И обе заржали тем бестолковым и радостным смехом, который можно было бы ожидать от Светкиных учеников, а не от двух теток, которым уже не слегка за… Отсмеявшись, подруга спросила, заранее строго сведя брови:

– Берем?

– Берем, – вздохнула Наташа. Смотрелись туфли действительно превосходно. – И как только ты на них ходишь?

– У меня другого выхода нет. Так я им хотя бы до плеча доставать буду, а без каблуков под мышкой проскакиваю, и никакой внушительности.

– С каких пор учителя обретают внушительность ростом? При чем тут внешность?

– Ну, знаешь, внешность тоже имеет значение. Это только кажется, что детей не волнует твой внешний вид и они приходят в класс лишь за знаниями.

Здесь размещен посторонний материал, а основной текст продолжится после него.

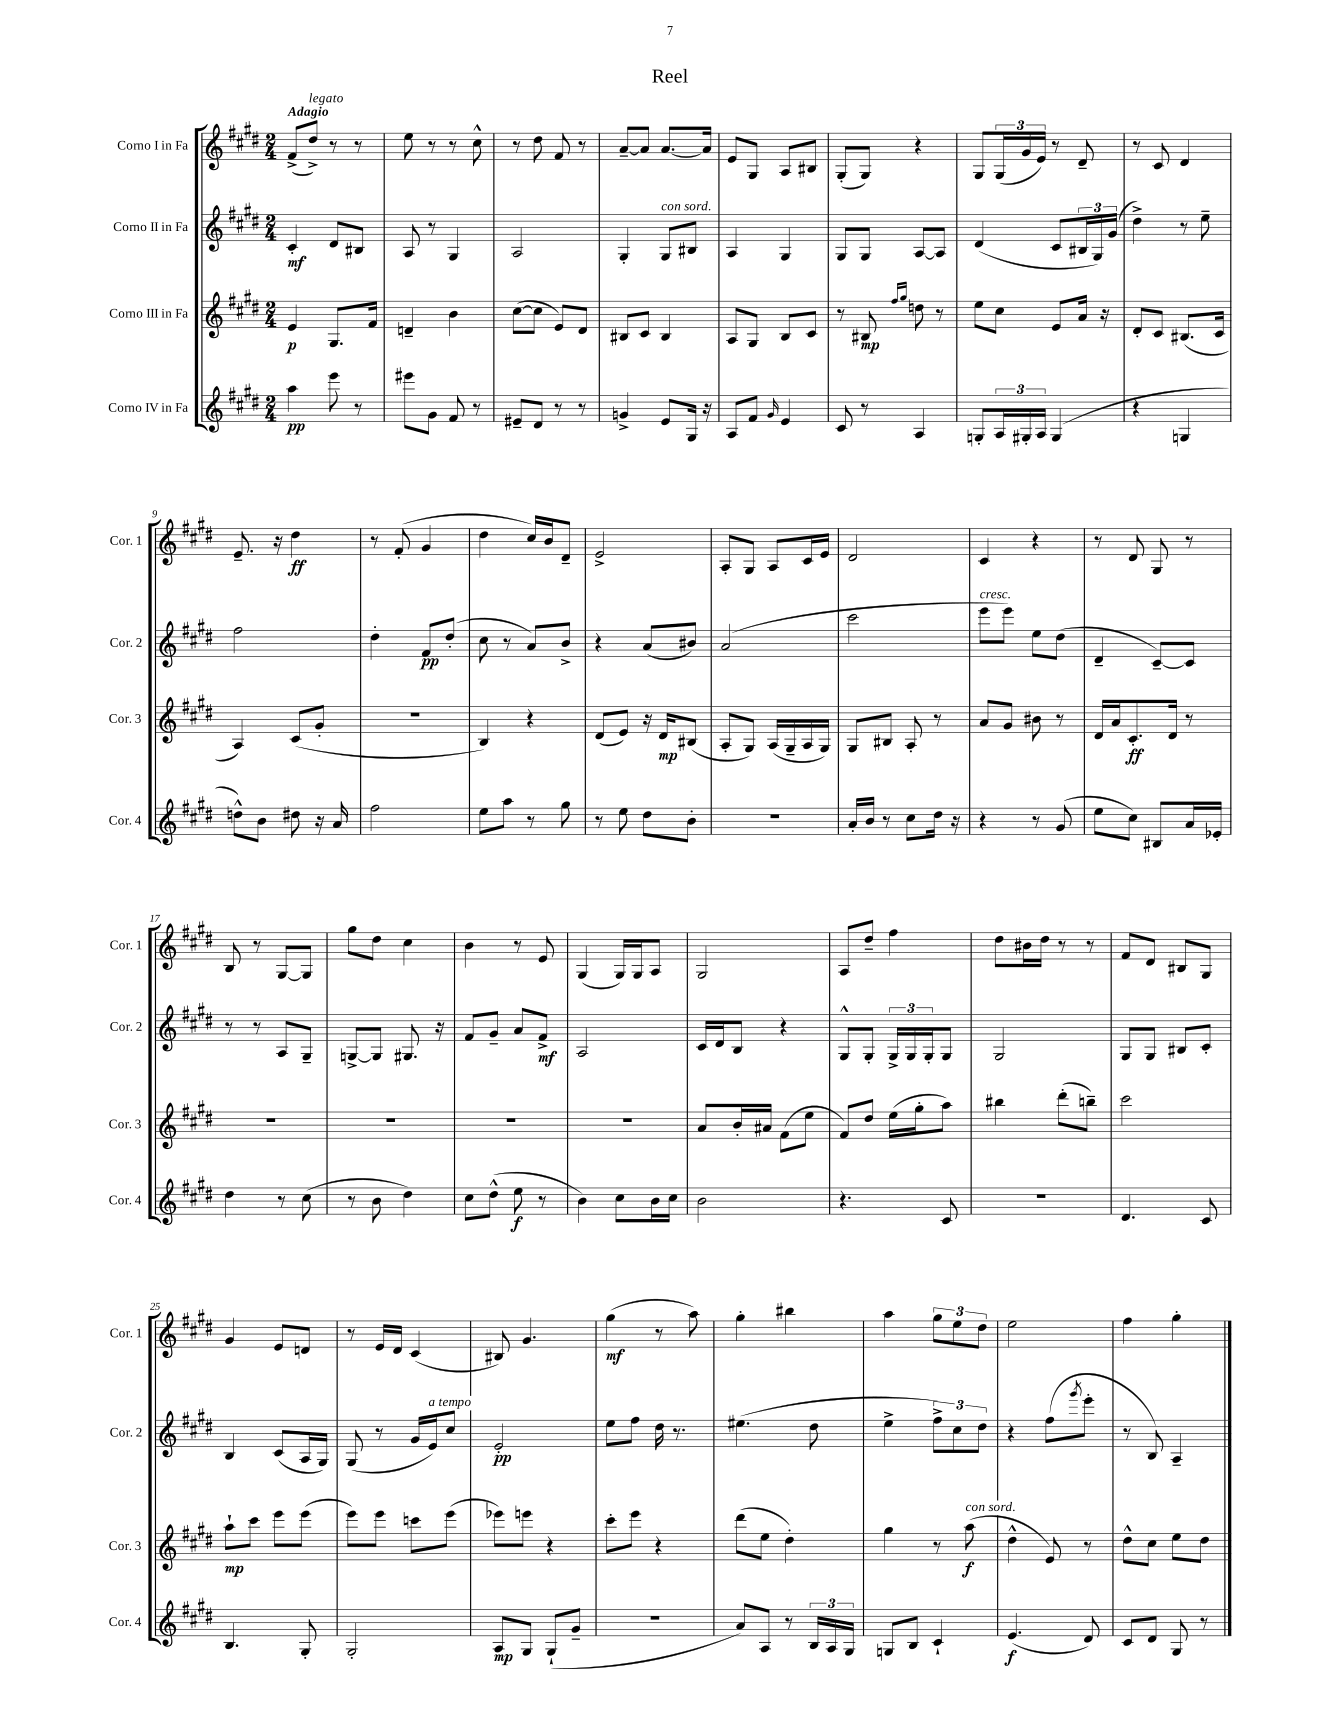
\header { title = "Reel" }
<<
\new StaffGroup <<
\new Staff = "s0" \with { instrumentName = "Corno I in Fa" shortInstrumentName = "Cor. 1" } {
    \clef treble \key e \major \numericTimeSignature \time 2/4 \tempo "Adagio"
    fis'8->( dis''8->^\markup { \italic "legato" }) r8 r8 |
    e''8 r8 r8 cis''8-^ |
    r8 dis''8 fis'8 r8 |
    a'8~-- a'8 a'8.~ a'16 |
    e'8 gis8 a8 bis8 |
    gis8-.( gis8) r4 |
    gis8 \tuplet 3/2 { gis16( gis'16 e'16) } r8 dis'8-- |
    r8 cis'8 dis'4 |
    e'8.-- r16 dis''4\ff |
    r8 fis'8-.( gis'4 |
    dis''4 cis''16) b'16 dis'8-- |
    e'2-> |
    a8-. gis8 a8 cis'16 e'16 |
    dis'2 |
    cis'4 r4 |
    r8 dis'8 gis8 r8 |
    b8 r8 gis8~ gis8 |
    gis''8 dis''8 cis''4 |
    b'4 r8 e'8 |
    gis4( gis16) gis16 a8 |
    gis2 |
    a8 dis''8-- fis''4 |
    dis''8 bis'16 dis''16 r8 r8 |
    fis'8 dis'8 bis8 gis8 |
    gis'4 e'8 d'8 |
    r8 e'16 dis'16 cis'4( |
    bis8) gis'4. |
    gis''4\mf( r8 a''8) |
    gis''4-. bis''4 |
    a''4 \tuplet 3/2 { gis''8 e''8 dis''8 } |
    e''2 |
    fis''4 gis''4-. \bar "|." |
}
\new Staff = "s1" \with { instrumentName = "Corno II in Fa" shortInstrumentName = "Cor. 2" } {
    \clef treble \key e \major \numericTimeSignature \time 2/4
    cis'4-.\mf dis'8 bis8 |
    a8 r8 gis4 |
    a2 |
    gis4-. gis8^\markup { \italic "con sord." } bis8 |
    a4 gis4 |
    gis8 gis8 a8~ a8 |
    dis'4( cis'8 \tuplet 3/2 { bis16 gis16) gis'16( } |
    dis''4->) r8 e''8-- |
    fis''2 |
    dis''4-. fis'8\pp dis''8-.( |
    cis''8 r8 a'8) b'8-> |
    r4 a'8( bis'8) |
    a'2( |
    cis'''2 |
    e'''8^\markup { \italic "cresc." } e'''8) e''8 dis''8( |
    dis'4-- cis'8~--) cis'8 |
    r8 r8 a8 gis8-- |
    g8~-> g8 gis8. r16 |
    fis'8 gis'8-- a'8 fis'8->\mf |
    a2 |
    cis'16 dis'16 b8 r4 |
    gis8-^ gis8-. \tuplet 3/2 { gis16-> gis16 gis16-. } gis8 |
    gis2 |
    gis8 gis8 bis8 cis'8-. |
    b4 cis'8( a16 gis16) |
    gis8( r8 gis'16 e'16^\markup { \italic "a tempo" }) cis''8 |
    e'2-.\pp |
    e''8 fis''8 dis''16 r8. |
    eis''4.( dis''8 |
    e''4-> \tuplet 3/2 { fis''8->) cis''8 dis''8 } |
    r4 fis''8( \acciaccatura { gis'''8 } e'''8-. |
    r8 b8) a4-- \bar "|." |
}
\new Staff = "s2" \with { instrumentName = "Corno III in Fa" shortInstrumentName = "Cor. 3" } {
    \clef treble \key e \major \numericTimeSignature \time 2/4
    e'4\p gis8. fis'16 |
    d'4-- b'4 |
    cis''8~( cis''8 e'8) dis'8 |
    bis8 cis'8 bis4 |
    a8 gis8 b8 cis'8 |
    r8 bis8\mp \grace { fis''16 gis''16 } d''8 r8 |
    e''8 cis''8 e'8 a'16 r16 |
    dis'8-. cis'8 bis8.( cis'16 |
    a4) cis'8( gis'8-. |
    R2 |
    b4) r4 |
    dis'8( e'8) r16 dis'16\mp bis8( |
    a8-. gis8) a16( gis16-- a16 gis16) |
    gis8 bis8 a8-. r8 |
    a'8 gis'8 bis'8 r8 |
    dis'16 a'16 cis'8.-.\ff dis'16 r8 |
    R2 |
    R2 |
    R2 |
    R2 |
    a'8 b'16-. ais'16 fis'8( e''8 |
    fis'8) dis''8 e''16( gis''16-. a''8) |
    bis''4 dis'''8-.( b''8--) |
    cis'''2 |
    a''8-!\mp cis'''8 e'''8 e'''8( |
    e'''8) e'''8 c'''8 e'''8( |
    ees'''8) e'''8 r4 |
    cis'''8-. e'''8 r4 |
    dis'''8( e''8 dis''4-.) |
    gis''4 r8 a''8\f^\markup { \italic "con sord." }( |
    dis''4-^ e'8) r8 |
    dis''8-^ cis''8 e''8 dis''8 \bar "|." |
}
\new Staff = "s3" \with { instrumentName = "Corno IV in Fa" shortInstrumentName = "Cor. 4" } {
    \clef treble \key e \major \numericTimeSignature \time 2/4
    a''4\pp e'''8 r8 |
    eis'''8 gis'8 fis'8 r8 |
    eis'8-- dis'8 r8 r8 |
    g'4-> e'8 gis16 r16 |
    a8 fis'8 \grace { gis'16 } e'4 |
    cis'8 r8 a4 |
    g8-. \tuplet 3/2 { a16 gis16-. a16 } gis4( |
    r4 g4 |
    d''8-^) b'8 dis''8 r16 a'16 |
    fis''2 |
    e''8 a''8 r8 gis''8 |
    r8 e''8 dis''8 b'8-. |
    r2 |
    a'16-. b'16 r8 cis''8 dis''16 r16 |
    r4 r8 gis'8( |
    e''8 cis''8) bis8 a'16 ees'16-. |
    dis''4 r8 cis''8( |
    r8 b'8 dis''4) |
    cis''8 dis''8-^( e''8\f r8 |
    b'4) cis''8 b'16 cis''16 |
    b'2 |
    r4. cis'8 |
    r2 |
    dis'4. cis'8 |
    b4. gis8-. |
    gis2-. |
    a8\mp gis8 gis8-!( gis'8-- |
    r2 |
    a'8) a8 r8 \tuplet 3/2 { b16 a16 gis16 } |
    g8 b8 cis'4-! |
    e'4.\f( dis'8) |
    cis'8 dis'8 gis8 r8 \bar "|." |
}
>>
>>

– А они не за этим приходят?

– За этим. Только к тому, кто следит за собой и за своим, как они выражаются, «прикидом», идут охотнее.

– Бред какой-то.

– И вовсе не бред.

– Макаренко в косоворотке ходил.

– Тогда все в косоворотках ходили.

В этом Светка была права. Прошлое всегда хорошо тем, что во многом кажется удобнее настоящего. А как же иначе? Юность легче, воздушней и удобней старости. В юности Наташа не вылезала из джинсов, маек и кроссовок и чувствовала себя королевой красоты. Молодых людей тогда не интересовал шарм и элегантность. Ей было восемнадцать, и никакая одежда, даже холщовый мешок, не могли скрыть свежей, молодой плоти и нежного, очаровательного лица. А теперь для привлечения внимания надо выделяться, подыскивать нечто эдакое и еще неделю решаться выйти в этом «эдаком» в люди. Нет, с шарфом Светка тоже отлично придумала. Бижутерия или ювелирка на этих треугольниках потерялась бы, а широкий шелковый шарф тех же тонов, что и платье, – отличный акцент, притягивающий взор. Интересно, его притянется? Он, наверное, в очках. Да-да, наверняка. Ведь уже в шестнадцать начал щуриться. На контрольных все вставал из-за парты, к доске подходил поближе задания списывать. Учителя предлагали пересесть, а Ваня ни в какую. Ему нравилось его место на четвертой парте сразу за Наташей. Он так и говорил: «Когда скучно становится, я твою косу разглядываю, и душа отдыхает. Ни за что не пересяду, да и очки надевать неохота». Она спорила, утверждала, что «стекла ему пойдут, и вообще когда-нибудь надеть придется». Соглашался. Хотел непременно получить права, сесть за руль, и тогда, говорил, «от очков не отвертеться». Да, любопытно взглянуть на него усатого, очкастого и лысого. «Глупости! – Наташа сама себя одернула. – Если у собственного мужа проплешины, это вовсе не значит, что любой симпатичный тебе мужчина обязан в сорок лет быть обладателем залысин. Возможно, у него такая же густая шевелюра, как была. Это ты отрезала косу лет сто назад и раз пятьсот уже перекрашивала волосы, а Ваня вряд ли изменил прическу до неузнаваемости». Наверняка ее встретят те же зачесанные назад искусной волной пшеничные волосы, чуть топорщащиеся за ушами (он никогда не успевал вовремя подстричься).